重症急性呼吸器症候群に関連する新型コロナウイルス
A Novel Coronavirus Associated with Severe Acute Respiratory Syndrome
T.G. Ksiazek and Others
重症急性呼吸器症候群(SARS)の世界的集団発生は,中国広東省で発病した 1 人の医療従事者への曝露と関連している.われわれは,この集団発生の病因を同定する研究を行った.
7 ヵ国の患者から臨床検体を入手し,ウイルス分離法,電子顕微鏡検査,組織学的検査,分子生物学的・血清学的検査を行い,可能性のある広範囲の病原体の同定を試みた.

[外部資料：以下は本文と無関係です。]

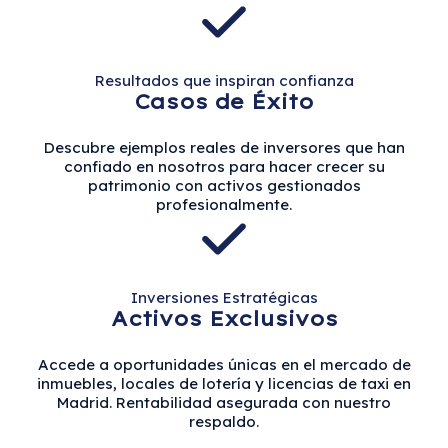
Resultados que inspiran confianza
Casos de Éxito
Descubre ejemplos reales de inversores que han
confiado en nosotros para hacer crecer su
patrimonio con activos gestionados
profesionalmente.
Inversiones Estratégicas
Activos Exclusivos
Accede a oportunidades únicas en el mercado de
inmuebles, locales de lotería y licencias de taxi en
Madrid. Rentabilidad asegurada con nuestro
respaldo.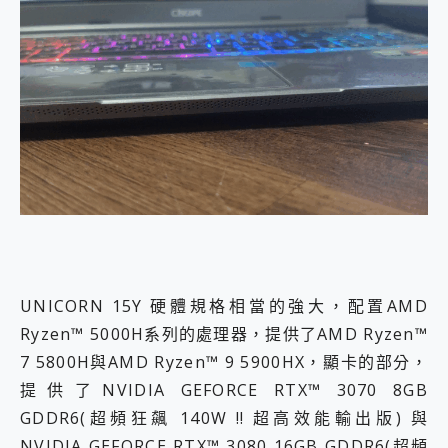
UNICORN 15Y 硬體規格相當的強大，配置AMD
Ryzen™ 5000H系列的處理器，提供了AMD Ryzen™
7 5800H與AMD Ryzen™ 9 5900HX，顯卡的部分，
提供了NVIDIA GEFORCE RTX™ 3070 8GB
GDDR6(超頻狂飆 140W !! 超高效能輸出版) 與
NVIDIA GEFORCE RTX™ 3080 16GB GDDR6(超頻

すでに解明されている呼吸器系病原体は同定されなかった.一方,新種のコロナウイルスが SARS の症例定義を満たす患者から分離された.咽頭スワブを接種したベロ E6 細胞中に,細胞病理学的な特徴が認められた.電子顕微鏡検査で,コロナウイルスに特有の超微細構造上の特徴が明らかになった.免疫組織化学染色法と免疫蛍光染色法により,1 型コロナウイルスのポリクローナル抗体と反応することが明らかになった.遺伝子断片の増幅を目的として設計されたコロナウイルスの共通配列に対するプライマーを用いて,逆転写ポリメラーゼ連鎖反応(RT-PCR)を行い,1 つの配列を得た.この配列から,今回単離されたコロナウイルスは,すでに配列決定されているコロナウイルスとの関連があまり認められない,異なるウイルスであることが明らかにされた.特異的診断用 RT-PCR プライマーを用いて,複数地域の 12 例の患者で同一のヌクレオチド配列をいくつか同定した.この知見は単一起源の集団発生に合致する.この新種の分離株を用いた間接蛍光抗体法および酵素免疫測定法(ELISA 法)が,特異的血清学的反応を明らかにするため利用されている.このウイルスは,かつて米国人のあいだで流行したことはなかったと考えられる.
新種のコロナウイルスがこの集団発生に関連しており,今回の知見は,このウイルスが SARS の原因になっていることを示している.カルロ・ウルバーニ医師が死亡したため,はじめて分離されたこの菌株に SARS 関連コロナウイルスのウルバーニ株(Urbani strain)と命名することを提案する.
(本論文は 2003 年 4 月 10 日 www.nejm.org に)発表された.